He leído recientemente un artículo de Francisco Mora, profesor de fisiología de la Universidad Complutense de Madrid, donde afirma que “la siesta es algo para lo que el ser humano está genéticamente programado”, evita el estrés, recupera la actividad intelectual, favorece la circulación sanguínea, enaltece deseos carnales y concede descanso al cerebro.

Quizás estas cuestiones sean desconocidas, en su dimensión científica, para la mayor parte de los mortales, que sentimos la necesidad de pegar una cabezada que clausure de manera definitiva la sobremesa. Que sería de la cacareada marca España sin la siesta, ese momento de sueño dulce, después del gazpacho y el tinto de verano, que nos recupera para afrontar el resto del día y parte del siguiente. Echarse la siesta es una necesidad vital y casi de carácter biológico en la España árida, donde los calores abrasan al más valiente que se eche a la calle durante las primeras horas de la tarde, hasta que el sol empieza a ocultarse por el oeste.

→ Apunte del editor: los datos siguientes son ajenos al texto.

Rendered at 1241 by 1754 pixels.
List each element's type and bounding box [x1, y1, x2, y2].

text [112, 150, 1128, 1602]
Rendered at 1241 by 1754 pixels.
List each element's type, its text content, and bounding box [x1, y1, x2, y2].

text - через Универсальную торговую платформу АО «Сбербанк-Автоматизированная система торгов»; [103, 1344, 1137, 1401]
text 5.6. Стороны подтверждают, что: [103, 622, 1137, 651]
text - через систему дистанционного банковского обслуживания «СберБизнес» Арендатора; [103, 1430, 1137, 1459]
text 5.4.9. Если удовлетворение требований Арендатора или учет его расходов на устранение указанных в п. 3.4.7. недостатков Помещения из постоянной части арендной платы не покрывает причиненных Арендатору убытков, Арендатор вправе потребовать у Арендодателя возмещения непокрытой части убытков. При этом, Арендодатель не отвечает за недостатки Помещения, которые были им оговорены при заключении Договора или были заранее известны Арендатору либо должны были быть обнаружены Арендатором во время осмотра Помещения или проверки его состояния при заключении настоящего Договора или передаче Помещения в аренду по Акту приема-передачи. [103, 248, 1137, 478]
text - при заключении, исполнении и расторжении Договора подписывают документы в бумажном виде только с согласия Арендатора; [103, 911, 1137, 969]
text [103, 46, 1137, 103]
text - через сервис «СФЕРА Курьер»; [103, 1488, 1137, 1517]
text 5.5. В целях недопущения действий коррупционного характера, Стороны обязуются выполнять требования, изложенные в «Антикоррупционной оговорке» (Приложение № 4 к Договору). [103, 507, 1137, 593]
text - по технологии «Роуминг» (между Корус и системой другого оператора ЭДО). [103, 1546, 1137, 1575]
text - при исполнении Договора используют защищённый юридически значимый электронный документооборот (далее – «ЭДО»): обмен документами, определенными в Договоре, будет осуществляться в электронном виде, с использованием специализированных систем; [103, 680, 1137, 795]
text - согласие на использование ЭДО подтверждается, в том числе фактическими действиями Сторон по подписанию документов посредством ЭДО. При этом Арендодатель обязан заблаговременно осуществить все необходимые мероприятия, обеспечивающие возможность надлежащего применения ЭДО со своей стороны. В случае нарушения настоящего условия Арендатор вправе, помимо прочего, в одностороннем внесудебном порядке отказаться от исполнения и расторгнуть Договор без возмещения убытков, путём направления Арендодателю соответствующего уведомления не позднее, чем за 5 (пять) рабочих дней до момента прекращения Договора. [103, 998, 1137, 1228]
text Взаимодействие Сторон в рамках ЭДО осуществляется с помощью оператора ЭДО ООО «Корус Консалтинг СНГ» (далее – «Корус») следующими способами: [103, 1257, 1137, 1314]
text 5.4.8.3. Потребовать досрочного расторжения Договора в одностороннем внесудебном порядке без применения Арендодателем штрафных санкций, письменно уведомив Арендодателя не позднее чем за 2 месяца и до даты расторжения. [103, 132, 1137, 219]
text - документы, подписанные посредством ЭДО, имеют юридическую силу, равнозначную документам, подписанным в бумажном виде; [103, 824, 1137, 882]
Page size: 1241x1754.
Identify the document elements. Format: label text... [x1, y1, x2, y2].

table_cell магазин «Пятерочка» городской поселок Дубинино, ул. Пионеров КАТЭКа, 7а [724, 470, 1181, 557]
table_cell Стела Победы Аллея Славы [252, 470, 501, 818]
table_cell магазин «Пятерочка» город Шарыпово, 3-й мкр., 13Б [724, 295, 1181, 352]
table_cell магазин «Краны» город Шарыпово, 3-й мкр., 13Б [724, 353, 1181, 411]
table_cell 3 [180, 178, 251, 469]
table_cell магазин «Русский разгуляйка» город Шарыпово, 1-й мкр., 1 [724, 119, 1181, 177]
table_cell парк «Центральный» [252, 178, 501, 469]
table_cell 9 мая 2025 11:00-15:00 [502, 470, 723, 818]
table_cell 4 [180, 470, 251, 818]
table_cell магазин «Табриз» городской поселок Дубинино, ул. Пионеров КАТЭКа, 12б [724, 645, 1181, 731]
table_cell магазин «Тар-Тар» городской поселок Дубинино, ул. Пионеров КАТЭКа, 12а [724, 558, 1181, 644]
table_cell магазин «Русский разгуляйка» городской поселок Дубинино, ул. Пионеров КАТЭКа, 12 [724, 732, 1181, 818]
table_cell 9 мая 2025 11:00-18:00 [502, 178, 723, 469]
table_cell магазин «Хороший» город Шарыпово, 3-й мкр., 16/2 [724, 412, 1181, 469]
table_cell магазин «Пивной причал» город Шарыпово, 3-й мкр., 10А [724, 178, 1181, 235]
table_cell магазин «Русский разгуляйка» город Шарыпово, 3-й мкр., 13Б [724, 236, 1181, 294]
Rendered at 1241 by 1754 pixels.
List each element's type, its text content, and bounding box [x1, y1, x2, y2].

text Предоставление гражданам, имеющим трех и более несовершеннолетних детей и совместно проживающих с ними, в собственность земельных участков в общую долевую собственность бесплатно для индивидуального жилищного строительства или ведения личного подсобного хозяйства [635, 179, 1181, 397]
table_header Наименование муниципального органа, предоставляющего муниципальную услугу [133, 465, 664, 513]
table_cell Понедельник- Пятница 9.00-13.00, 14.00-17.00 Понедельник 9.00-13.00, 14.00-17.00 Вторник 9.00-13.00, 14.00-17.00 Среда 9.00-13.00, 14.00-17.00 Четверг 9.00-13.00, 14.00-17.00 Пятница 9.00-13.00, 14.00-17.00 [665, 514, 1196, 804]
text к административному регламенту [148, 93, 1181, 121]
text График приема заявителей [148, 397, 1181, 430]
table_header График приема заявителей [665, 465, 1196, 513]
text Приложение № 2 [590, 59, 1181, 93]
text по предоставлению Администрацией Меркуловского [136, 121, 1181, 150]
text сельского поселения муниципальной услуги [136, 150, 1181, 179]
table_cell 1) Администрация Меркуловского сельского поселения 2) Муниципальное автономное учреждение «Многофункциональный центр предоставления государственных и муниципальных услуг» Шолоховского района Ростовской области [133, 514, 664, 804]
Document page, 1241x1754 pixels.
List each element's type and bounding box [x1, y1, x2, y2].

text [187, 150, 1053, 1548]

En territorios de veranos tropicales, como la mayor parte de Extremadura, el tiempo de siesta ha estado protegido desde la propia administración que, llegado el estío, publicaba el bando del silencio, por el cual se prohibía emitir en las calles ruidos estridentes o vocerío, desde las 2 hasta las 4 de la tarde, tiempo respetado para la modorra y el descanso.

En mi niñez de los años 60 del pasado siglo, la siesta era de obligado cumplimiento, no se podía pisar la calle, porque a esas horas, según nuestros mayores, sólo transitaba gente rara y hasta peligrosa, los que no tenían donde dormir la siesta. Dentro de las casas, donde al aire acondicionado ni existía ni se le esperaba, el rey de la siesta era el ventilador removiendo el aire cálido, su ruido permanente era el único sonido que invadía el interior de los hogares.

AUNQUE siempre había formas de saltarse las horas de siesta, a hurtadillas y aprovechando el sueño de nuestros progenitores, para buscar rincones sombríos del barrio, donde nos juntábamos cada tarde los muchachos para protegernos de las tórridas temperaturas y planear alguna ruta, que nos conducía como mínimo al río Guadiloba, donde nos esperaban, después de una larga marcha, una serie de charcos donde mojarnos la culera y poco más. Los fines de semana se cambiaba de plan, principalmente el domingo que era el día que dejábamos de lado las rutas cercanas al barrio por la Ciudad Deportiva, donde estaban las únicas piscinas públicas que había en la ciudad, a las que concurríamos después de inscribirnos en el sindicato vertical y obtener el carnet para entrar en susodichas piscinas y disfrutar del agua, los trampolines y el ambiente festivo que se respiraba en su interior.

Los días de siesta fueron compañeros de viaje durante los eternos veranos de nuestra niñez, tiempo de bicicletas, de sonidos de chicharra y baños clandestinos, que compartíamos con clases particulares, si habíamos suspendido alguna asignatura para septiembre. Aun así, eran veranos diferentes, insólitos y callejeros, para chiquillos que vivíamos las vacaciones entre la siesta, los caminos y el barrio, lugares donde nos sentíamos libres, aunque sólo fuese durante los ardientes calores de la villa.